The bottom line is that you should be familiar with how to explain the current evidence to your patients, and to openly acknowledge the risks, benefits, and parental concerns. Even with zero of the predictors for clinically important traumatic brain injury, there is still a 0.5% chance that the kid has a head bleed - even if they look perfect. Every parent - including this one - views their kid as one in a million.

Monday, June 4, 2012

To scan or not to scan - that is not the (only) question

Inspired by the cadre of closed head injuries that I saw in a recent shift I figured I'd launch phase 2.0 of The PEMTweets website with a discussion about how we manage closed head injuries in children. The issue I'll be addressing here is not one of when to scan or not to scan - that is an important decision that is now well supported by existing literature. Instead, allow me to focus on how we communicate our decision to an anxious family. 

So, if you haven't already done so , go ahead and read the seminal Lancet 2009 article.
Kuppermann - Lancet, 2009

OK, welcome back... I ended up seeing three patients, all of whom presented by smacking their heads on hard surfaces. I've changed their names and ages to protect the innocent, and to avoid the wrath of Hungry Hungry HIPAA. 

  1. The first patient was a school aged male whose bike failed him, and whose helmet was hanging in his garage. He ended up introducing his occiput to the pavement, though his recollection of this event was foggy at best. His sensorium was mired in the same fog.
  2. The second was an infant, who despite her mother's best efforts, wriggled free from her arms and fell to the concrete below. The baby cried immediately, and aside from the large hematoma on her forehead, looked great.
  3. Sensing a theme, you might wager that the third cranium contacted concrete in a concussive cacophony (sorry about the alliteration). It did, but 2 days ago. A visit to an urgent care, and a 'medical' neighbor later - had filled the family with enough information to seek care at my ED as they wondered whether or not their robust toddler needed a head CT.

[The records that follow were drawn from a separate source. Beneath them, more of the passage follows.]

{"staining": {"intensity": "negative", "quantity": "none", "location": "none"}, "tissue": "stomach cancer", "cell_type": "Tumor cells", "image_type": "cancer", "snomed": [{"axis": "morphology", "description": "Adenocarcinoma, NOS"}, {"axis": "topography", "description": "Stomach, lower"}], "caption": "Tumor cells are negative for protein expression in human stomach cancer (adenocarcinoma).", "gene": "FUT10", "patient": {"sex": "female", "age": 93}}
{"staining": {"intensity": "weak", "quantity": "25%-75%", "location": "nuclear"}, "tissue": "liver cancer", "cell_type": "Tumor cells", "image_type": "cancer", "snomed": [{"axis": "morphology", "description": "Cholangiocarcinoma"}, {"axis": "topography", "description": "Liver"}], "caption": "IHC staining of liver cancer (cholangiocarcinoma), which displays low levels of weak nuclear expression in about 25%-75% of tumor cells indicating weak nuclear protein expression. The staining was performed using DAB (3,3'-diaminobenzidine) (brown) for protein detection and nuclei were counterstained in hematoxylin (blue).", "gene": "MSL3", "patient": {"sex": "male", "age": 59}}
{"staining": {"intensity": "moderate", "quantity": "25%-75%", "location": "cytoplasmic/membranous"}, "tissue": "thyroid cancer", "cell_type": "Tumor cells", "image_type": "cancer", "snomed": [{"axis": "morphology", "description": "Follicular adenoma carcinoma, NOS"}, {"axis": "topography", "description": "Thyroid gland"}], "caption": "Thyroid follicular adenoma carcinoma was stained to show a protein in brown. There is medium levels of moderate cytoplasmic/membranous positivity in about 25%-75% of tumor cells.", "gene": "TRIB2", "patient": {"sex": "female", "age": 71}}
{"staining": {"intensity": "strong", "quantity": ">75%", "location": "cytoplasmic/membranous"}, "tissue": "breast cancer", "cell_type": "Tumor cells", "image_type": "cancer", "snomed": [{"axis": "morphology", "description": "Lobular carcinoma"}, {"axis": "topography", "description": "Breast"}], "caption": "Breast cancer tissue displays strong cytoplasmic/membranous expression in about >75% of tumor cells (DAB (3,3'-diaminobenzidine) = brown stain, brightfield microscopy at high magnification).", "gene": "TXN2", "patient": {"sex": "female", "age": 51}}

There is a delicate balance between managing the anxieties and expectations of a parent, when they are (justly so) legitimately worried about their child's well-being. Perhaps they are a medical professional themselves, and armed with just enough (mis)information to make them worry more than they should. Or maybe, they consulted Dr. Google, or worse, Dr. facebook in that back alley clinic that would make Dr. Nick Riviera of the Simpson's blush.

Go ahead and think for a moment about whether or not you would order a head CT on each patient (I know you are thinking about the decision to scan in each,  as your natural medicine brains will not allow you to avoid pursuing a diagnoses). But, hopefully this post will instead stimulate you to think about another very important question. Namely, how do you summarize the literature for an anxious, perhaps tearful family, and how do you communicate your recommendations to them, given the evidence that suggests when to scan, in the face of mounting concerns about the exposure to ionizing radiation.